First, what is happening in Sudan is genocide. I would therefore ask you to ignore the legalistic musings of my Foreign Affairs Minister about the nuances that distinguish "genocide" from "war crimes." And I invite you all to join Canada and a new coalition of the willing in ending a campaign that has killed at least 50,000 black Africans and created more than one million refugees. However, if you don't, we'll find a way to go it alone. Some things are more important than multinational consensus.

Next, the United Nations must have an independent auditor general. His or her first job will include investigating the oil-for-food scandal in Iraq, arguably the biggest fraud in human history, and to prosecute all those who benefited from this theft, regardless of rank.

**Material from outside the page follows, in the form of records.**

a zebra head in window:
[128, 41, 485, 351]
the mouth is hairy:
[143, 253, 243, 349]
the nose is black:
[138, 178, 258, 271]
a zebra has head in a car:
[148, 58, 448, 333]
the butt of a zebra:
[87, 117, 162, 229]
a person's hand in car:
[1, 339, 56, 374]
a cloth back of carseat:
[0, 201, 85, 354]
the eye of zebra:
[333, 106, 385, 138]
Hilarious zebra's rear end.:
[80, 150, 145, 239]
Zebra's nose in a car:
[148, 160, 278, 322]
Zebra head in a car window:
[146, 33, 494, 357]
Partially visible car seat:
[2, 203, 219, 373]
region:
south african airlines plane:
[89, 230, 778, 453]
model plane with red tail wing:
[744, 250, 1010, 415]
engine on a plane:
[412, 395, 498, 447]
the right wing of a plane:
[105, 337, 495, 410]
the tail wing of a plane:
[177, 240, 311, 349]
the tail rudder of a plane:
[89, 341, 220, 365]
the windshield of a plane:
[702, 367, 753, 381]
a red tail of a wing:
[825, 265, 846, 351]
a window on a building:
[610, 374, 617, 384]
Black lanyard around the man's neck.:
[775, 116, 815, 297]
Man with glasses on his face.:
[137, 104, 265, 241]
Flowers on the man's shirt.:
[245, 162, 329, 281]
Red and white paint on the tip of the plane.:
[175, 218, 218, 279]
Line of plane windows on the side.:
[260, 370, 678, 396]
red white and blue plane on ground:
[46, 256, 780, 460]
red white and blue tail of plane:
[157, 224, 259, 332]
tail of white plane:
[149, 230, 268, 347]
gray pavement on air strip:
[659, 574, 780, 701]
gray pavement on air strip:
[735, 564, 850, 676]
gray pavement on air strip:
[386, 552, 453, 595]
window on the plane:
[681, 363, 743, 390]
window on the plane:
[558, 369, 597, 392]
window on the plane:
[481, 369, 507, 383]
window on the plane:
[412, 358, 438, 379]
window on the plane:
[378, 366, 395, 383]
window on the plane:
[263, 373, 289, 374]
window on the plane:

Now to the Middle East. In the past, Canada has often supported resolutions that condemn Israel yet ignore the atrocities inflicted on that country by terrorists. From this day forward, Canada will take a more principled line. Until every nation in the Middle East is judged against the same standards, consider our vote to be "no" on any resolution that seeks to single out the region's only true democracy for vilification.

Many of the nations represented in this room have praised Canada for its efforts to eliminate land mines. But Canada, like many other Western countries, has done little to keep nuclear weapons out of the hands of rogue nations. One nuclear weapon can kill more people than all the land mines in the world. The United Nations and the agencies that answer to it must apply all their muscle to end the nuclear projects of Iran and North Korea. Otherwise, we will seek a coalition of the willing that is prepared to act now.

And then there's the democratic nation of Taiwan. It is with regret that I must admit that Canada's current foreign policy welcomes any official in China's non-democratic government. Yet a democratically elected member of Taiwan's government cannot visit our shores. All that will change on my watch.

My last point pertains to a domestic matter -- but one I feel I must address in this forum. I mistakenly appointed Yvon Charbonneau to be Canadian ambassador to the United Nations Educational, Scientific and Cultural Organization. This man has a long history of anti-American and anti-Israel histrionics, and should not be allowed to pretend that he's the voice of the Canadian people. Effective immediately, I am announcing the recall of Mr. Charbonneau.

That's all I have to say. And I feel better for saying it.